Any pictures in the records below should be skipped; write out everything else exactly.

====== Record extracts

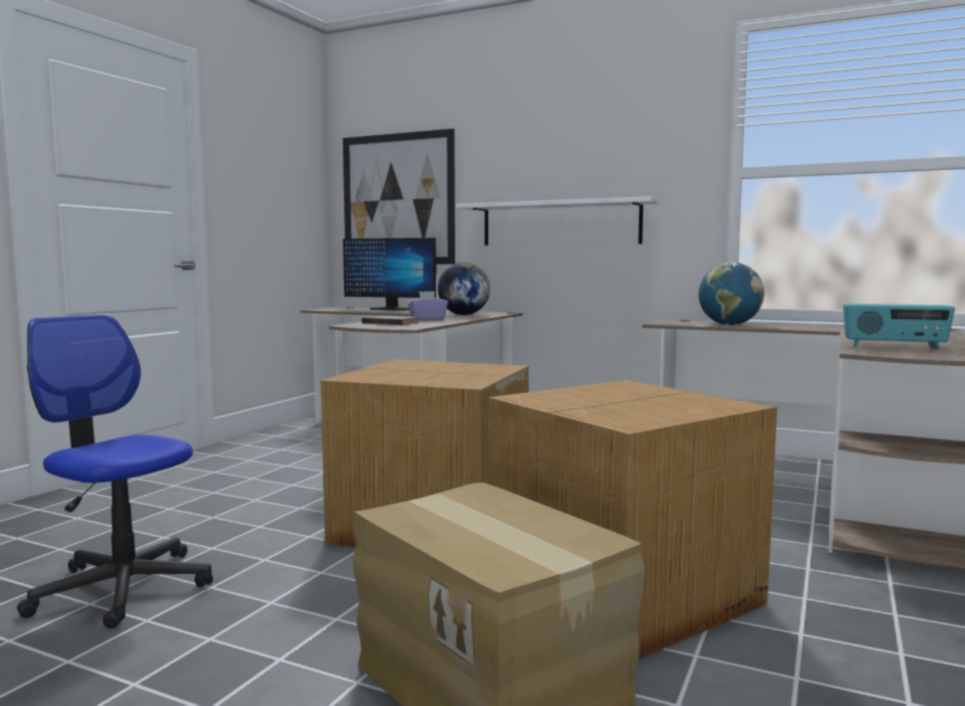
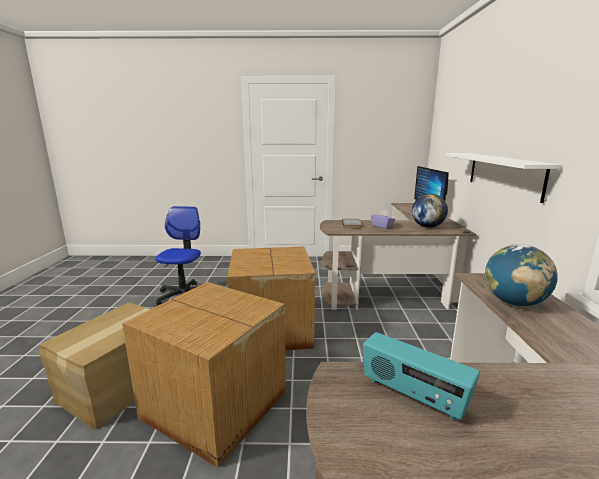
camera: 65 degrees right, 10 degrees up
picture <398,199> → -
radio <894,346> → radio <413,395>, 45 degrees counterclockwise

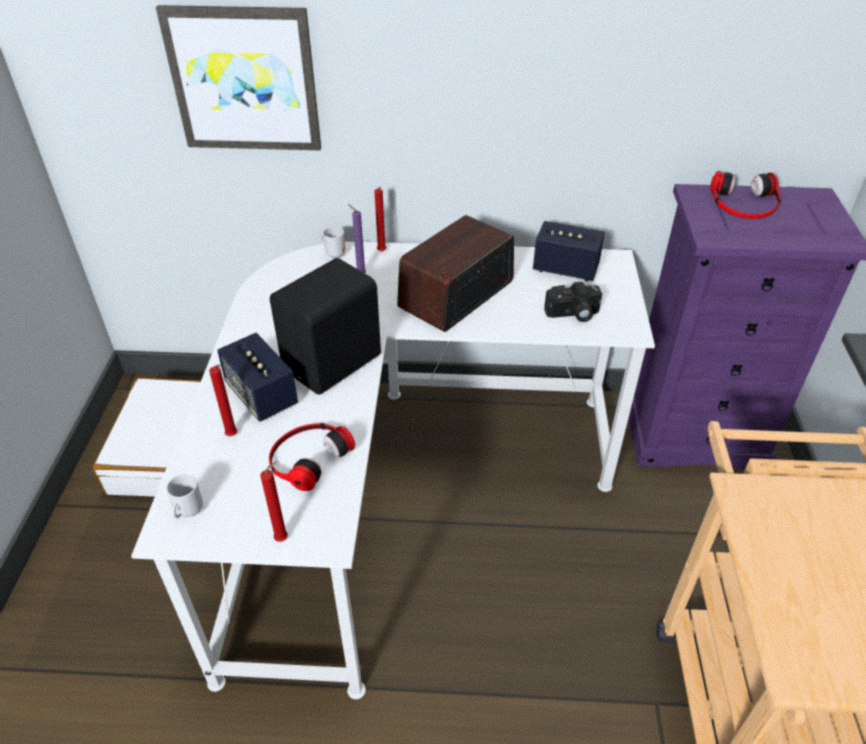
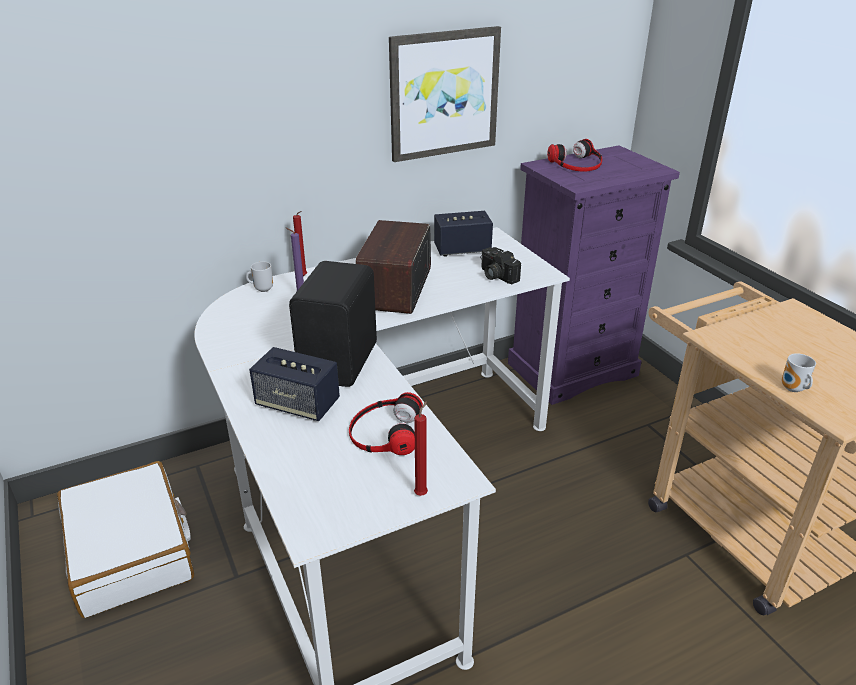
camera: 30 degrees left, 10 degrees down
red candle <233,436> → -
picture <244,79> → picture <443,94>, moved
mug <187,511> → mug <792,389>, moved
photo camera <573,314> → photo camera <496,275>, 90 degrees clockwise

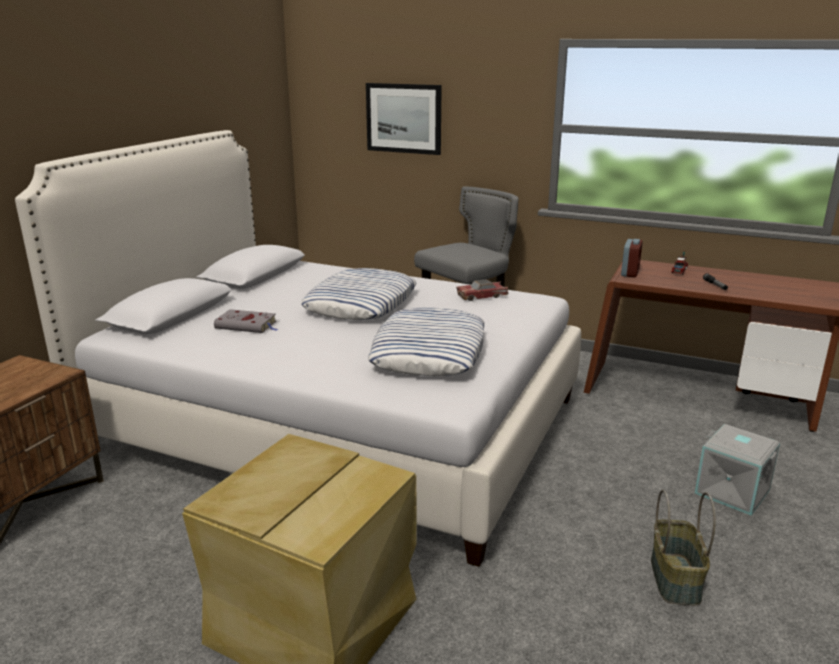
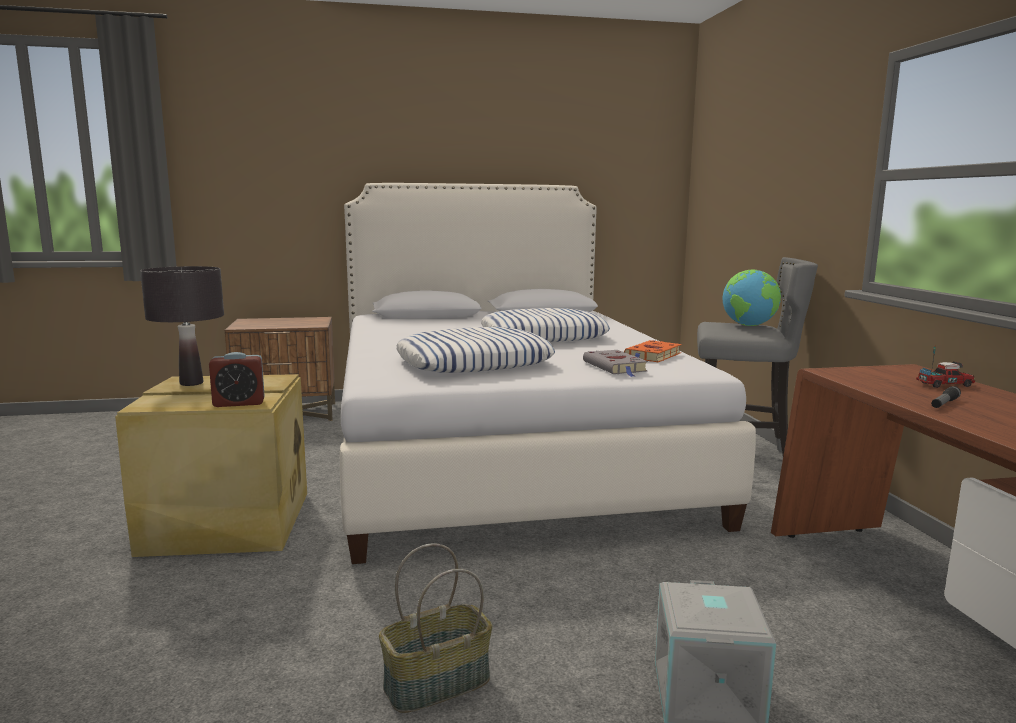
camera: 55 degrees right, 10 degrees down
picture <404,118> → -
- → black table lamp <191,383>
- → globe <749,325>
grey book <247,325> → grey book <616,367>, moved
alarm clock <630,273> → alarm clock <239,403>, moved
toy car <482,296> → orange book <652,356>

============

** Task answer **
camera: 65 degrees right, 10 degrees up
picture <398,199> → -
radio <894,346> → radio <413,395>, 45 degrees counterclockwise

camera: 30 degrees left, 10 degrees down
red candle <233,436> → -
picture <244,79> → picture <443,94>, moved
mug <187,511> → mug <792,389>, moved
photo camera <573,314> → photo camera <496,275>, 90 degrees clockwise

camera: 55 degrees right, 10 degrees down
picture <404,118> → -
- → black table lamp <191,383>
- → globe <749,325>
grey book <247,325> → grey book <616,367>, moved
alarm clock <630,273> → alarm clock <239,403>, moved
toy car <482,296> → orange book <652,356>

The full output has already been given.